Background:
A late-stage medical device company, specializing in gastrointestinal solutions, developed an innovative vacuum attachment for existing endoscopes. This accessory, designed to enhance procedural capabilities, required 510(k) clearance for market entry. The company sought expert regulatory guidance to navigate the submission process efficiently.
Challenge:
The company faced two key challenges:
- Regulatory Submission: They needed a comprehensive 510(k) submission package to secure FDA clearance for their novel accessory device.
- Stability Testing Failures: Failures in their stability testing, specifically related to packaging, required a redesign and re-aging of components, which threatened to delay their submission timeline.
Approach:
AlvaMed provided comprehensive regulatory support, including:
- 510(k) Submission Preparation: Developed a robust 510(k) submission package, addressing the unique considerations of the device as an accessory and ensuring appropriate predicate selection.

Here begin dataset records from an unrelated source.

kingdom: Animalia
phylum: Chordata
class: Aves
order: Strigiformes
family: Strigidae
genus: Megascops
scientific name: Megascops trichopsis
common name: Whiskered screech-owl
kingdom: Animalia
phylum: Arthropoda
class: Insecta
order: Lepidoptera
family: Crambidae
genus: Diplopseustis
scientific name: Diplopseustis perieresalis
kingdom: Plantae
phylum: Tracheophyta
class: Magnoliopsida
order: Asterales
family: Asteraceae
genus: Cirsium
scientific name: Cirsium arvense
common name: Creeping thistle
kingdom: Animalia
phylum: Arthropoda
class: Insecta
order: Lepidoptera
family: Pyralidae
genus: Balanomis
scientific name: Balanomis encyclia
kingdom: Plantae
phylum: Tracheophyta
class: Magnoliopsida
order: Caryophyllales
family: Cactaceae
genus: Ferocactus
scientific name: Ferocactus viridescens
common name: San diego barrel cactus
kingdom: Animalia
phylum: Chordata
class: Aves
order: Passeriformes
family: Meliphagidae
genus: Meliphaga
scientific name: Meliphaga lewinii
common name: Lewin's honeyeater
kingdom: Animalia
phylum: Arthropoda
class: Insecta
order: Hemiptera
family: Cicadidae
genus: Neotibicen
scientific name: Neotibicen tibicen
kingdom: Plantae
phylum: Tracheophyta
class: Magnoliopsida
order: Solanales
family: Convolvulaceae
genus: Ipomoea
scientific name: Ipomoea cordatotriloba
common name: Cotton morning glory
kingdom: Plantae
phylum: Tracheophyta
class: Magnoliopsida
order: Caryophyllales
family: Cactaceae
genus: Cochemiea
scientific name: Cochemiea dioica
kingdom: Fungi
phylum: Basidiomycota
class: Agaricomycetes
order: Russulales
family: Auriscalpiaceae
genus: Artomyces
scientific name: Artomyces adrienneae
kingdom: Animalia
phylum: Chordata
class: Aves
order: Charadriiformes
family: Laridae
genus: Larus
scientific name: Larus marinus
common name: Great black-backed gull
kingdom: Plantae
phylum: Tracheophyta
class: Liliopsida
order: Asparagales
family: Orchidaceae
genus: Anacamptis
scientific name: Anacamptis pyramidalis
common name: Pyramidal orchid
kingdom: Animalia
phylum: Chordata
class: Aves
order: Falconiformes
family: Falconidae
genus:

- Stability Testing Guidance: Assistance in resolving stability testing failures by advising on the optimal testing approach , including determining the extent of aging required for submission and which specific components needed to be re-aged due to the packaging redesign.
- Regulatory Strategy: Navigated the complexities of the accessory device’s classification, ensuring the submission accurately reflected its intended use and predicate device.
- FDA Interaction: AlvaMed managed all communication with the FDA, ensuring timely responses to interactive requests and facilitating a smooth review process.
Results:
AlvaMed’s expertise led to a successful and efficient FDA clearance:
- FDA Clearance: The company received 510(k) clearance for their endoscopy accessory, enabling them to bring their innovative product to market.
- Efficient Review Process: The FDA review process was streamlined, with only one deficiency that was resolved quickly. Clearance was achieved 91 days after the date of submission.
- Successful Resolution of Testing Issues: AlvaMed’s guidance enabled the company to efficiently address the stability testing failures, minimizing delays and ensuring the integrity of their submission.
- Accurate Device Classification: Expert guidance ensured proper accessory classification, strengthening the regulatory pathway.
Key Takeaways:
This case highlights AlvaMed’s ability to guide medical device companies through complex regulatory challenges, helping them achieve timely market entry.
- Regulatory Expertise is Critical: Navigating the FDA’s 510(k) process for even seemingly straightforward devices can be complex, especially with unique challenges like accessory classification and stability testing issues.
- Expert Guidance Ensures Compliance: Partnering with experienced regulatory consultants like AlvaMed can provide valuable support and guidance, ensuring compliance and accelerating time to market.
- Efficiency Matters: A well-executed regulatory strategy, coupled with efficient communication with regulatory bodies, can lead to expedited clearance timelines.
By providing strategic regulatory support, AlvaMed helped the company bring its innovative endoscopy accessory to market, ultimately improving procedural efficiency and patient outcomes.